### [TASK ITEM]
Output everything in the data exactly, leaving the pictures out.

### [GIVEN ENTRIES]
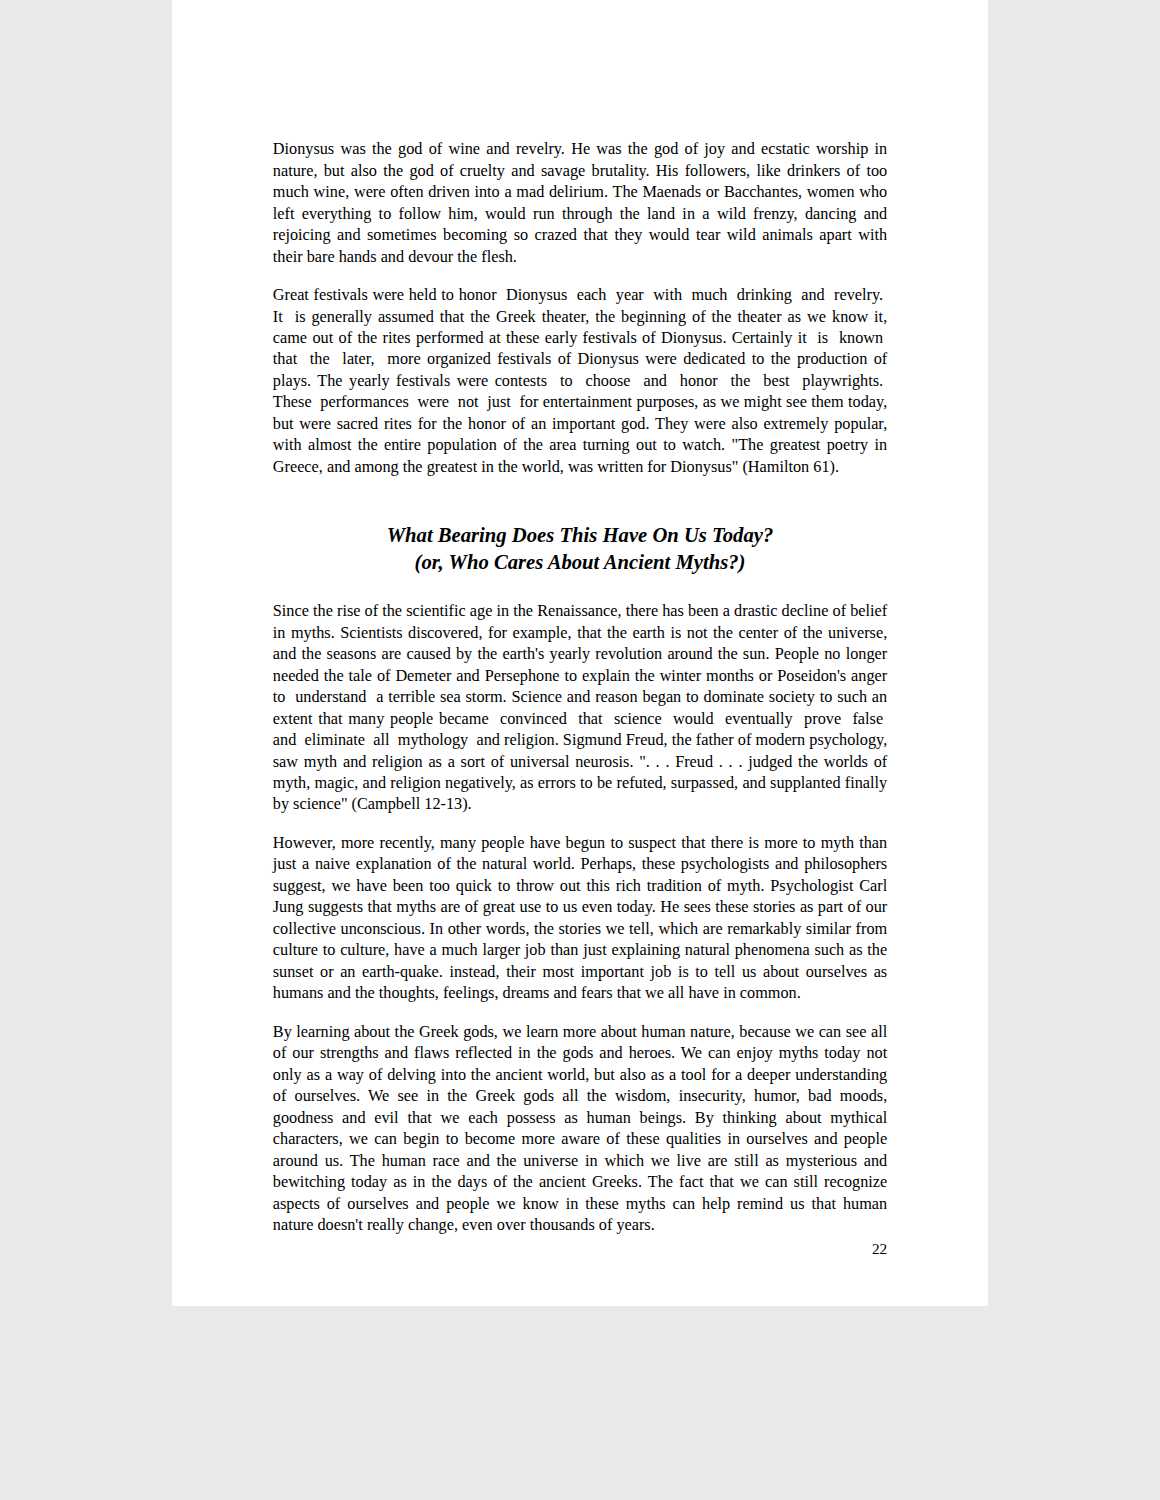Dionysus was the god of wine and revelry. He was the god of joy and ecstatic worship in nature, but also the god of cruelty and savage brutality. His followers, like drinkers of too much wine, were often driven into a mad delirium. The Maenads or Bacchantes, women who left everything to follow him, would run through the land in a wild frenzy, dancing and rejoicing and sometimes becoming so crazed that they would tear wild animals apart with their bare hands and devour the flesh.
Great festivals were held to honor Dionysus each year with much drinking and revelry. It is generally assumed that the Greek theater, the beginning of the theater as we know it, came out of the rites performed at these early festivals of Dionysus. Certainly it is known that the later, more organized festivals of Dionysus were dedicated to the production of plays. The yearly festivals were contests to choose and honor the best playwrights. These performances were not just for entertainment purposes, as we might see them today, but were sacred rites for the honor of an important god. They were also extremely popular, with almost the entire population of the area turning out to watch. "The greatest poetry in Greece, and among the greatest in the world, was written for Dionysus" (Hamilton 61).
What Bearing Does This Have On Us Today?(or, Who Cares About Ancient Myths?)
Since the rise of the scientific age in the Renaissance, there has been a drastic decline of belief in myths. Scientists discovered, for example, that the earth is not the center of the universe, and the seasons are caused by the earth's yearly revolution around the sun. People no longer needed the tale of Demeter and Persephone to explain the winter months or Poseidon's anger to understand a terrible sea storm. Science and reason began to dominate society to such an extent that many people became convinced that science would eventually prove false and eliminate all mythology and religion. Sigmund Freud, the father of modern psychology, saw myth and religion as a sort of universal neurosis. ". . . Freud . . . judged the worlds of myth, magic, and religion negatively, as errors to be refuted, surpassed, and supplanted finally by science" (Campbell 12-13).
However, more recently, many people have begun to suspect that there is more to myth than just a naive explanation of the natural world. Perhaps, these psychologists and philosophers suggest, we have been too quick to throw out this rich tradition of myth. Psychologist Carl Jung suggests that myths are of great use to us even today. He sees these stories as part of our collective unconscious. In other words, the stories we tell, which are remarkably similar from culture to culture, have a much larger job than just explaining natural phenomena such as the sunset or an earth-quake. instead, their most important job is to tell us about ourselves as humans and the thoughts, feelings, dreams and fears that we all have in common.
By learning about the Greek gods, we learn more about human nature, because we can see all of our strengths and flaws reflected in the gods and heroes. We can enjoy myths today not only as a way of delving into the ancient world, but also as a tool for a deeper understanding of ourselves. We see in the Greek gods all the wisdom, insecurity, humor, bad moods, goodness and evil that we each possess as human beings. By thinking about mythical characters, we can begin to become more aware of these qualities in ourselves and people around us. The human race and the universe in which we live are still as mysterious and bewitching today as in the days of the ancient Greeks. The fact that we can still recognize aspects of ourselves and people we know in these myths can help remind us that human nature doesn't really change, even over thousands of years.
22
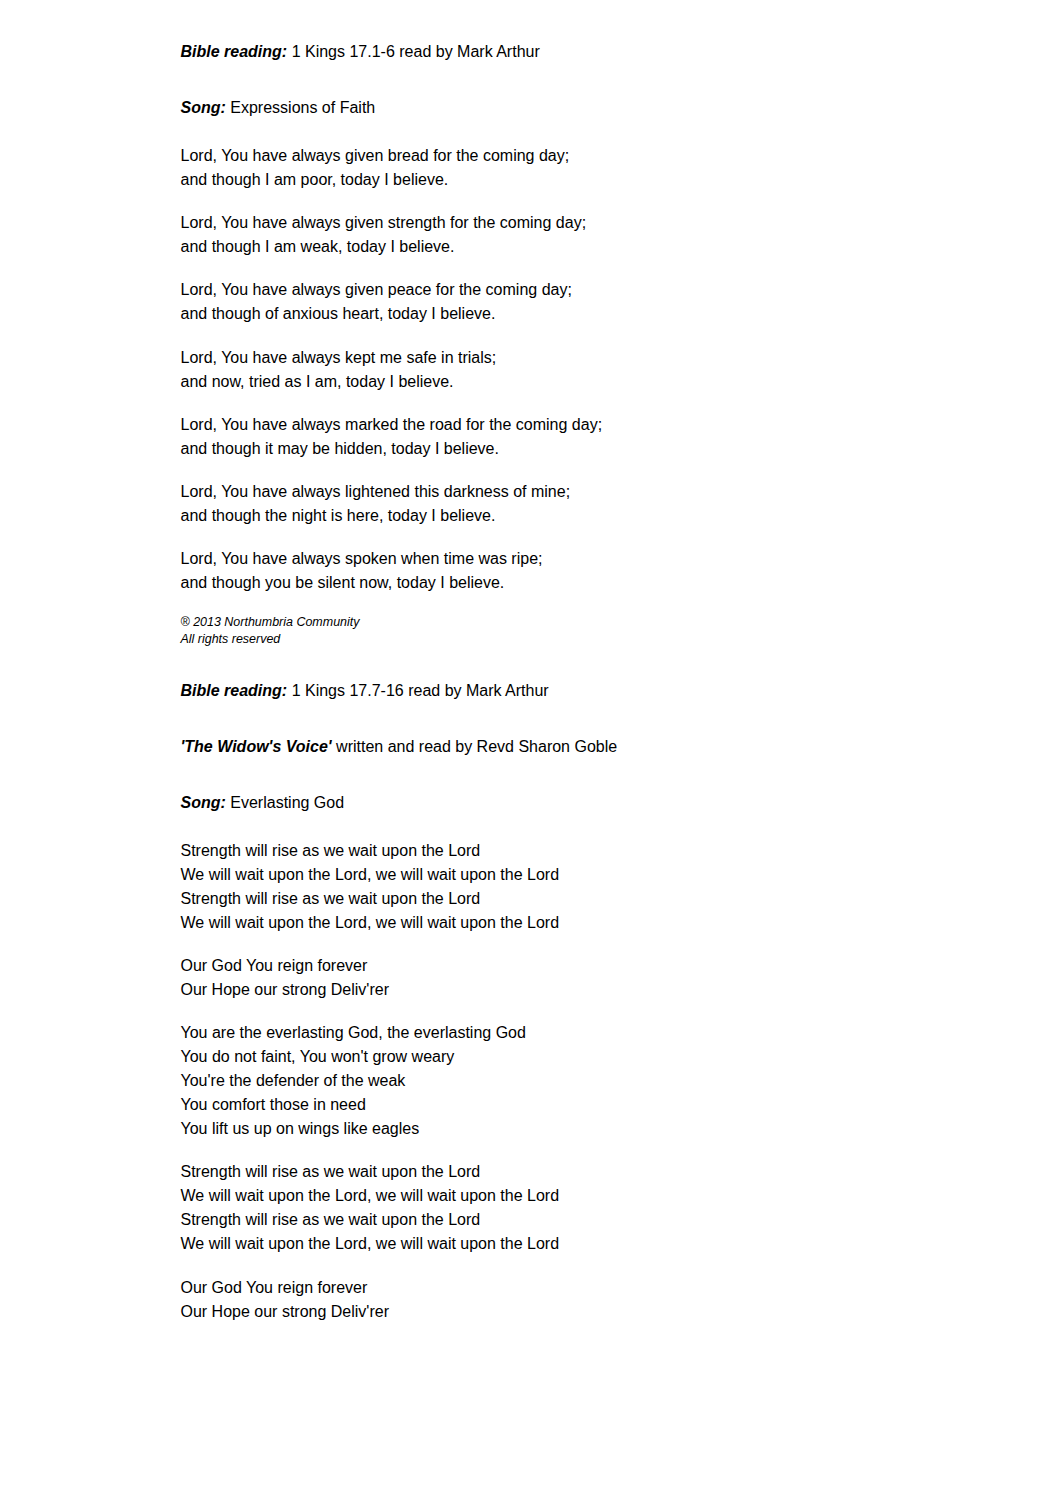Bible reading: 1 Kings 17.1-6 read by Mark Arthur
Song: Expressions of Faith
Lord, You have always given bread for the coming day;
and though I am poor, today I believe.
Lord, You have always given strength for the coming day;
and though I am weak, today I believe.
Lord, You have always given peace for the coming day;
and though of anxious heart, today I believe.
Lord, You have always kept me safe in trials;
and now, tried as I am, today I believe.
Lord, You have always marked the road for the coming day;
and though it may be hidden, today I believe.
Lord, You have always lightened this darkness of mine;
and though the night is here, today I believe.
Lord, You have always spoken when time was ripe;
and though you be silent now, today I believe.
® 2013 Northumbria Community
All rights reserved
Bible reading: 1 Kings 17.7-16 read by Mark Arthur
'The Widow's Voice' written and read by Revd Sharon Goble
Song: Everlasting God
Strength will rise as we wait upon the Lord
We will wait upon the Lord, we will wait upon the Lord
Strength will rise as we wait upon the Lord
We will wait upon the Lord, we will wait upon the Lord
Our God You reign forever
Our Hope our strong Deliv'rer
You are the everlasting God, the everlasting God
You do not faint, You won't grow weary
You're the defender of the weak
You comfort those in need
You lift us up on wings like eagles
Strength will rise as we wait upon the Lord
We will wait upon the Lord, we will wait upon the Lord
Strength will rise as we wait upon the Lord
We will wait upon the Lord, we will wait upon the Lord
Our God You reign forever
Our Hope our strong Deliv'rer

### [ANSWER FOR THE TASK]
Dionysus was the god of wine and revelry. He was the god of joy and ecstatic worship in nature, but also the god of cruelty and savage brutality. His followers, like drinkers of too much wine, were often driven into a mad delirium. The Maenads or Bacchantes, women who left everything to follow him, would run through the land in a wild frenzy, dancing and rejoicing and sometimes becoming so crazed that they would tear wild animals apart with their bare hands and devour the flesh.
Great festivals were held to honor Dionysus each year with much drinking and revelry. It is generally assumed that the Greek theater, the beginning of the theater as we know it, came out of the rites performed at these early festivals of Dionysus. Certainly it is known that the later, more organized festivals of Dionysus were dedicated to the production of plays. The yearly festivals were contests to choose and honor the best playwrights. These performances were not just for entertainment purposes, as we might see them today, but were sacred rites for the honor of an important god. They were also extremely popular, with almost the entire population of the area turning out to watch. "The greatest poetry in Greece, and among the greatest in the world, was written for Dionysus" (Hamilton 61).
What Bearing Does This Have On Us Today?(or, Who Cares About Ancient Myths?)
Since the rise of the scientific age in the Renaissance, there has been a drastic decline of belief in myths. Scientists discovered, for example, that the earth is not the center of the universe, and the seasons are caused by the earth's yearly revolution around the sun. People no longer needed the tale of Demeter and Persephone to explain the winter months or Poseidon's anger to understand a terrible sea storm. Science and reason began to dominate society to such an extent that many people became convinced that science would eventually prove false and eliminate all mythology and religion. Sigmund Freud, the father of modern psychology, saw myth and religion as a sort of universal neurosis. ". . . Freud . . . judged the worlds of myth, magic, and religion negatively, as errors to be refuted, surpassed, and supplanted finally by science" (Campbell 12-13).
However, more recently, many people have begun to suspect that there is more to myth than just a naive explanation of the natural world. Perhaps, these psychologists and philosophers suggest, we have been too quick to throw out this rich tradition of myth. Psychologist Carl Jung suggests that myths are of great use to us even today. He sees these stories as part of our collective unconscious. In other words, the stories we tell, which are remarkably similar from culture to culture, have a much larger job than just explaining natural phenomena such as the sunset or an earth-quake. instead, their most important job is to tell us about ourselves as humans and the thoughts, feelings, dreams and fears that we all have in common.
By learning about the Greek gods, we learn more about human nature, because we can see all of our strengths and flaws reflected in the gods and heroes. We can enjoy myths today not only as a way of delving into the ancient world, but also as a tool for a deeper understanding of ourselves. We see in the Greek gods all the wisdom, insecurity, humor, bad moods, goodness and evil that we each possess as human beings. By thinking about mythical characters, we can begin to become more aware of these qualities in ourselves and people around us. The human race and the universe in which we live are still as mysterious and bewitching today as in the days of the ancient Greeks. The fact that we can still recognize aspects of ourselves and people we know in these myths can help remind us that human nature doesn't really change, even over thousands of years.
22
Bible reading: 1 Kings 17.1-6 read by Mark Arthur
Song: Expressions of Faith
Lord, You have always given bread for the coming day;
and though I am poor, today I believe.
Lord, You have always given strength for the coming day;
and though I am weak, today I believe.
Lord, You have always given peace for the coming day;
and though of anxious heart, today I believe.
Lord, You have always kept me safe in trials;
and now, tried as I am, today I believe.
Lord, You have always marked the road for the coming day;
and though it may be hidden, today I believe.
Lord, You have always lightened this darkness of mine;
and though the night is here, today I believe.
Lord, You have always spoken when time was ripe;
and though you be silent now, today I believe.
® 2013 Northumbria Community
All rights reserved
Bible reading: 1 Kings 17.7-16 read by Mark Arthur
'The Widow's Voice' written and read by Revd Sharon Goble
Song: Everlasting God
Strength will rise as we wait upon the Lord
We will wait upon the Lord, we will wait upon the Lord
Strength will rise as we wait upon the Lord
We will wait upon the Lord, we will wait upon the Lord
Our God You reign forever
Our Hope our strong Deliv'rer
You are the everlasting God, the everlasting God
You do not faint, You won't grow weary
You're the defender of the weak
You comfort those in need
You lift us up on wings like eagles
Strength will rise as we wait upon the Lord
We will wait upon the Lord, we will wait upon the Lord
Strength will rise as we wait upon the Lord
We will wait upon the Lord, we will wait upon the Lord
Our God You reign forever
Our Hope our strong Deliv'rer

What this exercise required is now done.